Does leaving them on the vine till totally red taste any better than picking them a week or so before?
Does chilling or cooking improve flavor?
I don't got that much to experiment so I'm asking.
Does leaving them on the vine till totally red taste any better than picking them a week or so before?
Does chilling or cooking improve flavor?
I don't got that much to experiment so I'm asking.
I like most tomatoes when they just get soft around the stem area. ipe
Chilling tends to make tomatoes mealy. Room temp is much better. Cooking depends on the variety, but it's a different flavor
marcella
In my opinion-- and with my experience with only a dozen or so varieties, yes. Your taste buds, and different varieties may vary.
Again- IMO, & IME - Chilling *steals* flavor. Cooking *changes* flavor.

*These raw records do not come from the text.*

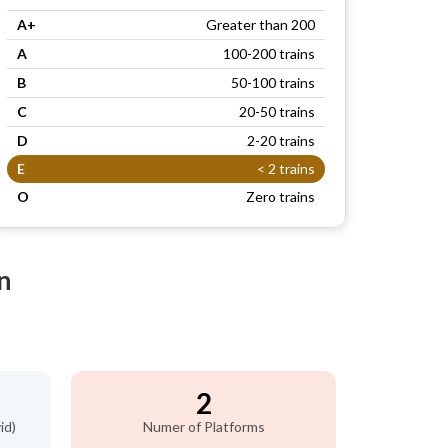
A+
Greater than 200
A
100-200 trains
B
50-100 trains
C
20-50 trains
D
2-20 trains
E
< 2 trains
O
Zero trains
n
2
id)
Numer of Platforms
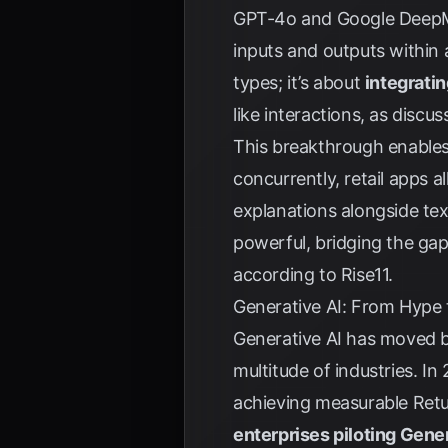
GPT-4o and Google DeepMin
inputs and outputs within a
types; it’s about
integrati
like interactions, as discu
This breakthrough enables 
concurrently, retail apps 
explanations alongside tex
powerful, bridging the gap
according to
Rise11
.
Generative AI: From Hype 
Generative AI has moved be
multitude of industries. I
achieving measurable Retu
enterprises piloting Gene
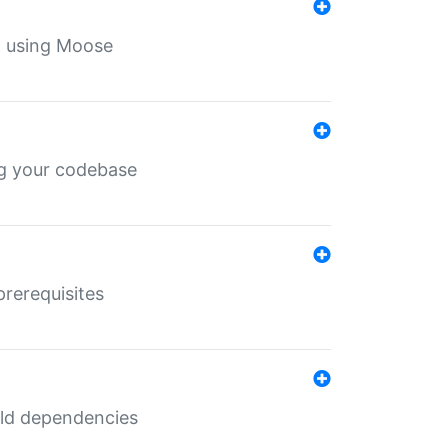
th using Moose
ing your codebase
prerequisites
uild dependencies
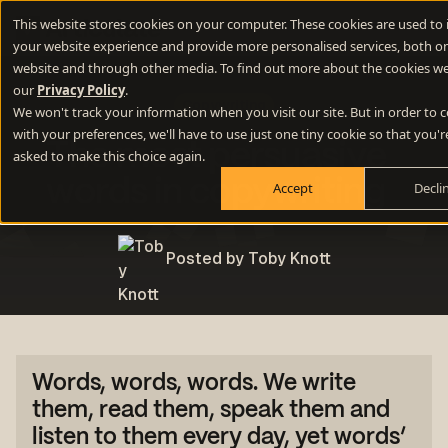
This website stores cookies on your computer. These cookies are used to
your website experience and provide more personalised services, both on
website and through other media. To find out more about the cookies we
our
Privacy Policy
.
Copywriting
We won't track your information when you visit our site. But in order to
with your preferences, we'll have to use just one tiny cookie so that you'r
The most persuasive
asked to make this choice again.
words in copywriting
Accept
Decli
Posted by Toby Knott
Words, words, words.
We write
them, read them, speak them and
listen to them every day, yet words’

Drying, though, imo -- and mostly with Roma tomatoes in an inexpensive dehydrator, fully ripened & sliced lengthwise to 1/4 inch- sweetens them up a notch. Once dried I store them in a freezerbag & have used them in salads and sauces several years later with no change in flavor.
Next year plant more & try a few varieties. Different varieties like different weather conditions, so you're more likely to get a variety that loves 'this years conditions'.
Jim
I heard somewhere that dried tomatos have more carbohydrates tnan non-dried. Guess that's why they taste sweeter.